Maike Albath empfiehlt Primo Levis "Miniaturenkompendium" als "klassisches Buch für den Nachtschrank". Levi dilettiert fröhlich auf fremden Gebiet und entpuppt sich als interessierter Leser von Wörterbüchern. Mit "heiterer Gelassenheit" erforscht er die Transfer-Leistungen der Sprache ebenso wie den Charakter von Energie; seine "Weltneugierde" empfindet die Kritikerin als erfrischend und "ansteckend" und stößt nebenbei auf einige "überraschende" Erklärungen. Die eigenen schriftstellerischen Tätigkeiten schildert Levi "unprätenziös", überhaupt herrscht ein "beiläufiger Tonfall" vor, der Albath sehr behagt. Damit man das "Kuriositätenkabinett" voller kleiner Entdeckungen und Beobachtungen aber in vollen Zügen genießen kann, sollte man nur eine Glosse pro Abend lesen, "keinesfalls mehr".

Rezensionsnotiz zu Frankfurter Allgemeine Zeitung, 10.01.2005

Einen "Chemiker der Literatur" sieht Rezensent Winfried Wehle in Primo Levi (1919 bis 1987) in diesem Band, der Feuilletons und Streiflichter des Schriftstellers aus den Jahren 1976 bis 1984 versammelt. Eindringlich blicke Levi auf beiläufige, unauffällige, marginale Lebensinhaltsstoffe, hole sie in sein Sprachlabor, demontiere ihre stumme Oberfläche und bringe sie wieder zum Sprechen. Er frage etwa: Warum sind Schmetterlinge schön?
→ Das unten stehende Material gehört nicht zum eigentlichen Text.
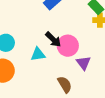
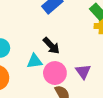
pink circle: (68, 46) -> (55, 73), moved

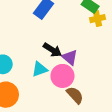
purple triangle: (83, 72) -> (70, 57), moved

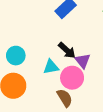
brown semicircle: (75, 95) -> (65, 98), moved

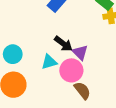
brown semicircle: (65, 98) -> (82, 90), moved

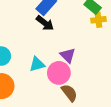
black arrow: (63, 44) -> (45, 23), moved

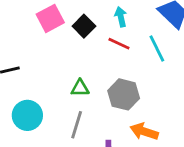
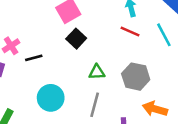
black square: (84, 26) -> (76, 39), moved

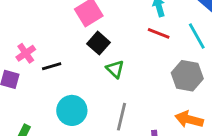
green triangle: (97, 72) -> (115, 69), moved, turned 48
gray hexagon: (136, 77) -> (187, 76), moved

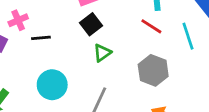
green triangle: (115, 69) -> (102, 53), turned 30
gray hexagon: (187, 76) -> (153, 70), moved

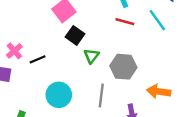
gray hexagon: (153, 70) -> (123, 67), moved

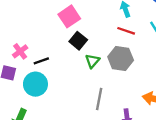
gray hexagon: (123, 67) -> (121, 58), moved
cyan circle: (59, 95) -> (35, 84), moved

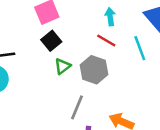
gray line: (99, 99) -> (77, 107), moved

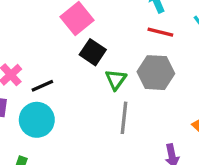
gray line: (77, 107) -> (124, 118), moved

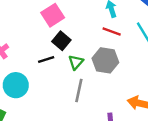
black line: (42, 86) -> (46, 59), moved

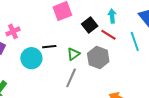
black square: (61, 41) -> (90, 25), moved
cyan circle: (16, 85) -> (31, 58), moved

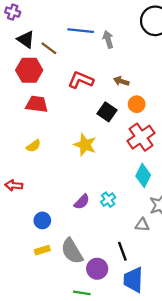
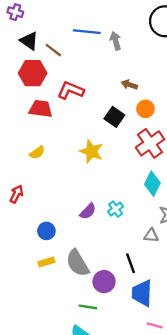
red L-shape: (81, 80) -> (71, 90), moved
red arrow: (14, 185) -> (16, 194), turned 112

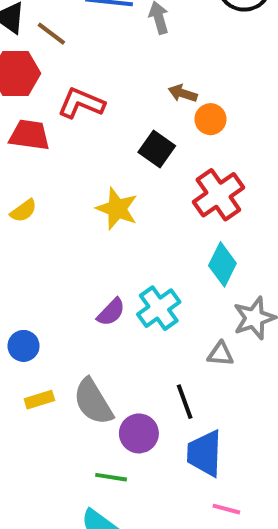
orange circle: (145, 109) -> (210, 119), moved
cyan cross: (116, 209) -> (159, 308), size x1.5
blue circle: (46, 231) -> (24, 346), moved

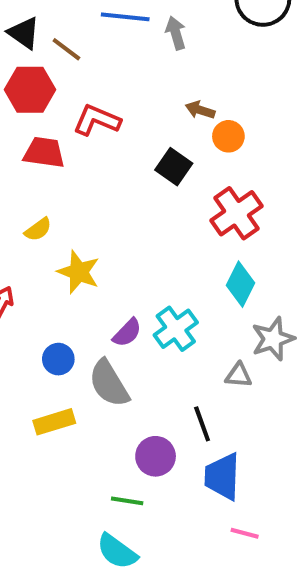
yellow star: (117, 209) -> (79, 272), moved
blue circle: (24, 346) -> (58, 359), moved
yellow rectangle: (39, 400) -> (54, 422), size x1.4
gray semicircle: (93, 402) -> (109, 383), moved

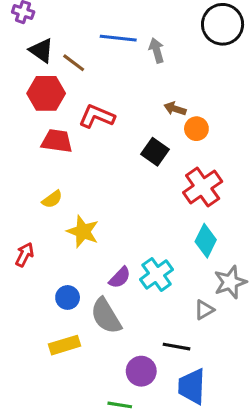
gray triangle: (239, 375) -> (204, 310), turned -35
black line: (202, 424) -> (177, 347), turned -60

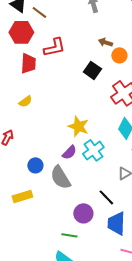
red L-shape: (97, 116) -> (54, 47), turned 145
red trapezoid: (57, 141) -> (28, 63), turned 85
yellow star: (83, 232) -> (78, 126), moved
yellow rectangle: (64, 345) -> (22, 196), moved
black line: (177, 347) -> (106, 197), turned 36

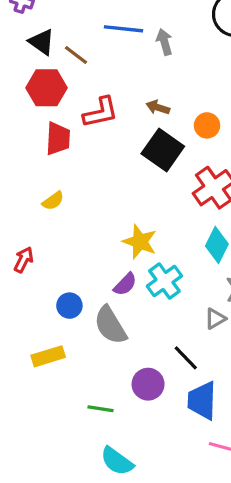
brown arrow: (105, 42) -> (158, 107), moved
black square: (92, 70) -> (163, 150), size x1.4
green line: (69, 235) -> (101, 409), moved

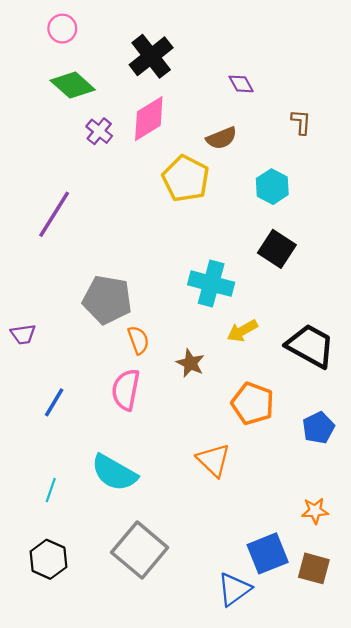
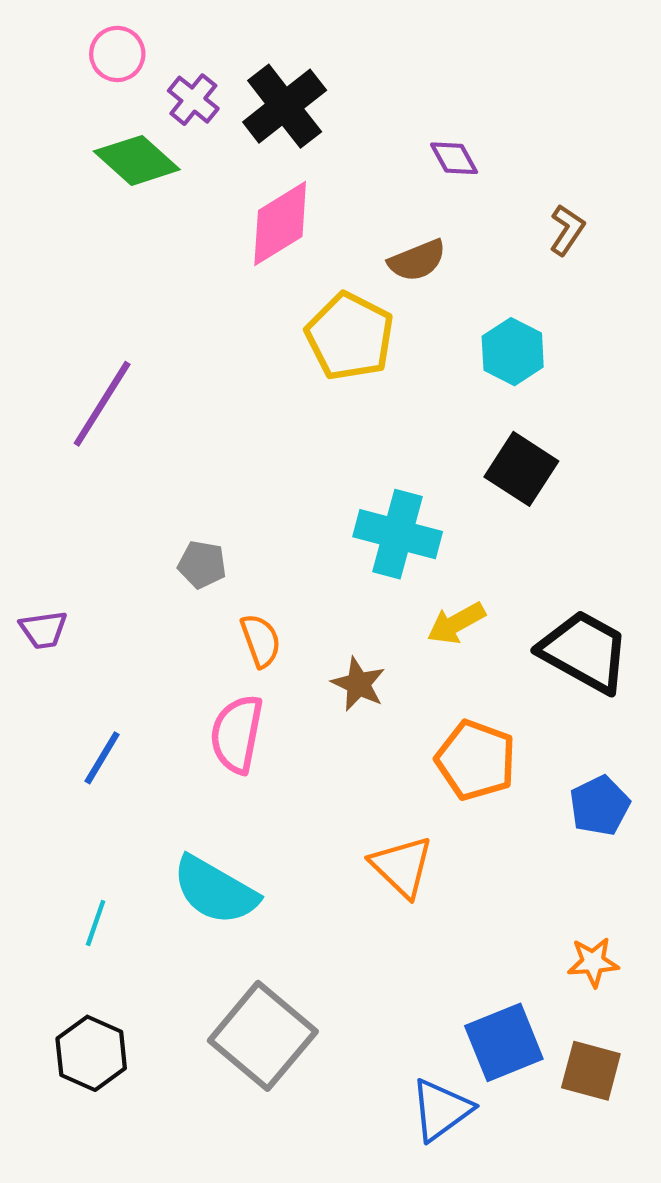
brown L-shape: (301, 122) -> (567, 230), turned 30
purple cross: (99, 131) -> (193, 100), moved
gray pentagon: (107, 300) -> (202, 565), size x0.5

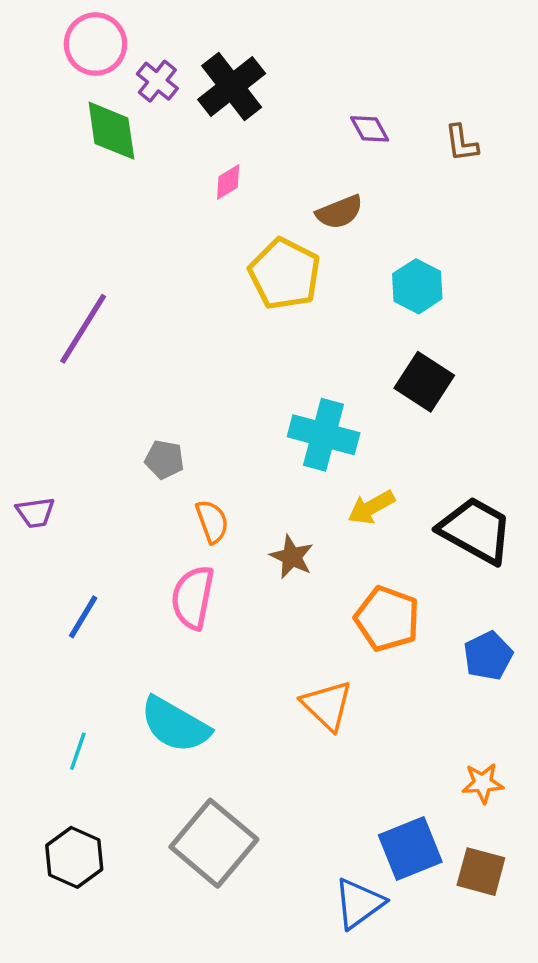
pink circle: (117, 54) -> (95, 44), size x1.4
green diamond: (137, 160) -> (111, 131), turned 40
pink diamond: (280, 223) -> (228, 182), size x0.5
brown L-shape: (567, 230) -> (461, 143), moved, turned 138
Warum haben wir Angst vor Spinnen? Warum halten wir Ohrwürmer für gefährlich? Wie ein Mikroskop ein (sein) Leben verändern kann, und so weiter. Die Sachfiktionen, die Levi erzähle, stellten die kleine Welt des Alltags auf den Kopf, findet Wehle: "Sie weisen ihr nach, dass ihre Sicherheit ihrerseits auf einer abgründigen Fiktion beruht - verlässlich ist sie nur, solange keine Fragen gestellt werden." Wer Fragen stelle, um sich seiner verbliebenen Gewissheiten zu vergewissern, entdecke, dass sie auf Phantasmen beruht. "Sie machen Angst und flößen das 'Unbehagen von Waisenkindern' ein", resümiert Wehle. "Die Heiterkeit Levis ist Heiterkeit am Abgrund."